A KTLA news reporter got an unusual request while reporting live from the scene of a fire Wednesday.

While covering a fire near Rancho Cucamonga, KTLA reporter Courtney Friel tried to talk to a shirtless man carrying a dog about the evacuations occurring in the area. (That might have been her first mistake right there.)

"Wow, you're super pretty, you wanna go on a date sometime?" the man asked her. WHOA, "super pretty?" That's like pretty times ten. "Super pretty" is "pretty" pulling an all nighter at a craps table in Reno jacked up on Red Bull and caffeine pills. Going straight for the kill, bro. Super smooth.

Friel quickly changed topics, trying to keep him on topic. I hear she's now up for the Edward R. Murrow Excellence in Ducking Douchey Questions from Weirdos You Are Forced to Talk to During Those Goddamn Pointless Man-in-the-Street Interviews Award. I'm definitely going to vote for her.

"Do you live in one of these houses? Are you evacuating?" she asked. Nope, just randomly walking around the 'hood shirtless, carrying my dog, lady. Typical Wednesday, amirite SoCal? Go Dodgers.

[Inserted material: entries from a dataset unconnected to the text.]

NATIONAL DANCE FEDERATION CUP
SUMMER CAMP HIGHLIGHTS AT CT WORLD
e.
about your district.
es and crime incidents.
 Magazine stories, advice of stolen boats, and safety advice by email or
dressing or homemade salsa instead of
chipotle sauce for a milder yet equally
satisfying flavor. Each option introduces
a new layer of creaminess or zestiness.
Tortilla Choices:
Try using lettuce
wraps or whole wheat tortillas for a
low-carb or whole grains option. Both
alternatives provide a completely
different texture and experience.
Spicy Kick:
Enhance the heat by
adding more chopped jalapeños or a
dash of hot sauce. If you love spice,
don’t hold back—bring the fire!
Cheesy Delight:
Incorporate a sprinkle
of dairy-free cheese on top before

"I live down the street, I was just checking out the fire," he said. Oh hey, what's that? A raging blaze that's threatening to take out our community. Dude. Gotta check that out. HASHTAG BURNING, YO.

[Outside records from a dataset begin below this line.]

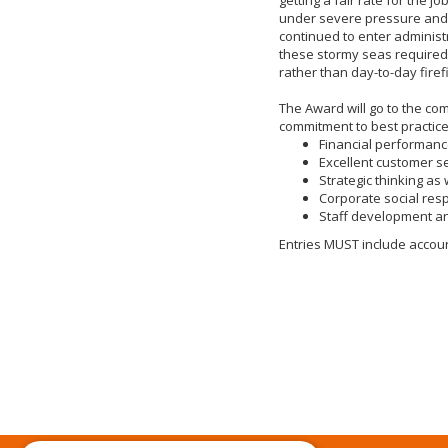
under severe pressure and
continued to enter administ
these stormy seas required
rather than day-to-day firefi
The Award will go to the c
commitment to best practice
Financial performan
Excellent customer s
Strategic thinking as 
Corporate social resp
Staff development an
Entries MUST include account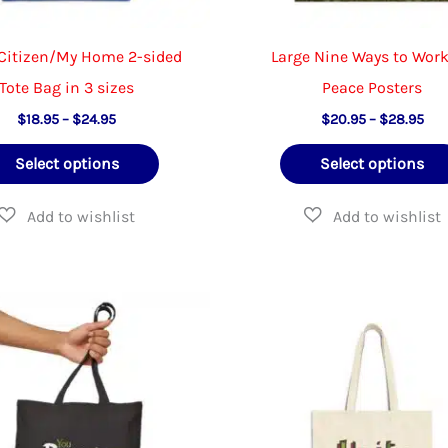
Citizen/My Home 2-sided
Large Nine Ways to Work
Tote Bag in 3 sizes
Peace Posters
Price
Pric
$
18.95
–
$
24.95
$
20.95
–
$
28.95
range:
ran
This
$18.95
$20
Select options
Select options
through
thr
product
$24.95
$28
has
multiple
variants.
The
options
may
be
chosen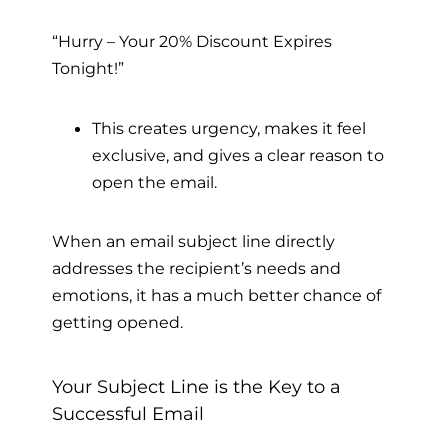
“Hurry – Your 20% Discount Expires
Tonight!”
This creates urgency, makes it feel
exclusive, and gives a clear reason to
open the email.
When an email subject line directly
addresses the recipient’s needs and
emotions, it has a much better chance of
getting opened.
Your Subject Line is the Key to a
Successful Email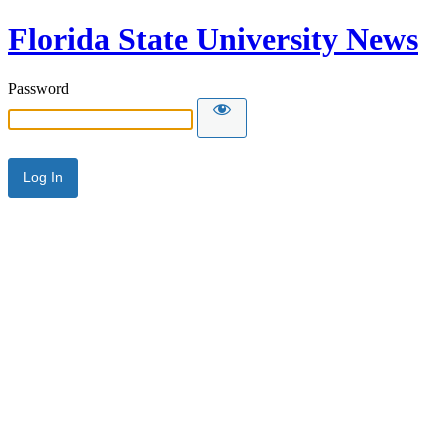
Florida State University News
Password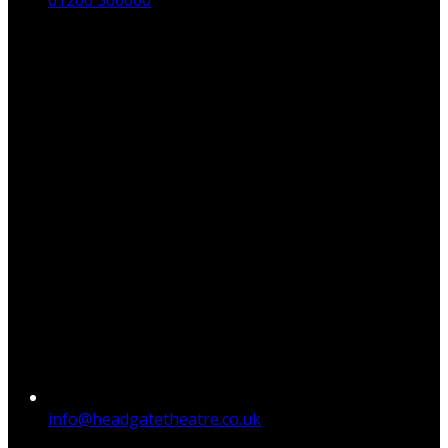
01206 366000
info@headgatetheatre.co.uk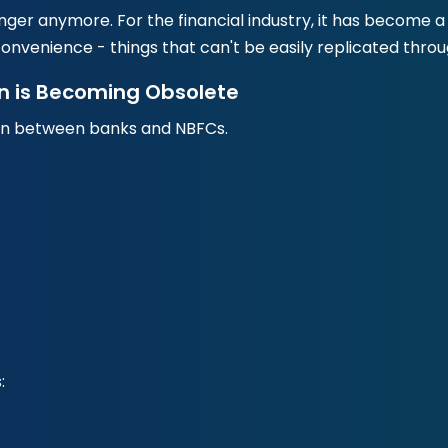
enger anymore. For the financial industry, it has becom
onvenience - things that can't be easily replicated thro
n is Becoming Obsolete
on between banks and NBFCs.
: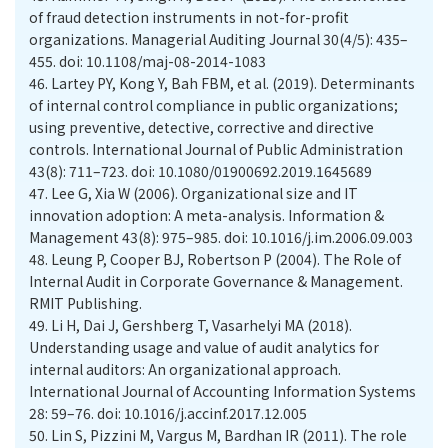
of fraud detection instruments in not-for-profit
organizations. Managerial Auditing Journal 30(4/5): 435–
455. doi: 10.1108/maj-08-2014-1083
46.
Lartey PY, Kong Y, Bah FBM, et al. (2019). Determinants
of internal control compliance in public organizations;
using preventive, detective, corrective and directive
controls. International Journal of Public Administration
43(8): 711–723. doi: 10.1080/01900692.2019.1645689
47.
Lee G, Xia W (2006). Organizational size and IT
innovation adoption: A meta-analysis. Information &
Management 43(8): 975–985. doi: 10.1016/j.im.2006.09.003
48.
Leung P, Cooper BJ, Robertson P (2004). The Role of
Internal Audit in Corporate Governance & Management.
RMIT Publishing.
49.
Li H, Dai J, Gershberg T, Vasarhelyi MA (2018).
Understanding usage and value of audit analytics for
internal auditors: An organizational approach.
International Journal of Accounting Information Systems
28: 59–76. doi: 10.1016/j.accinf.2017.12.005
50.
Lin S, Pizzini M, Vargus M, Bardhan IR (2011). The role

Friel asked him what he thought of the fire, because if there's one thing society needs it's this guy's opinion on a natural disaster.

"It's pretty cool," he said. Yeah. Fires are hella cool. Especially the ones that force the mass evacuation of all your friends and neighbors. But super especially if they give you a chance to hit on hot hottie reporters!

The station posted a follow-up to the awkward moment on their Facebook page: "Yes, a shirtless man carrying a dog asked our Courtney Friel out on a date during her live shot this morning. And yes, she handled it like a total pro. Way to keep your cool, Courtney!"

This is no unicorn wearing a tutu photobomb, but it's up there with some classic live TV moments. If only he'd been wearing his My Little Pony costume which he probably has hidden somewhere in his mom's bedroom.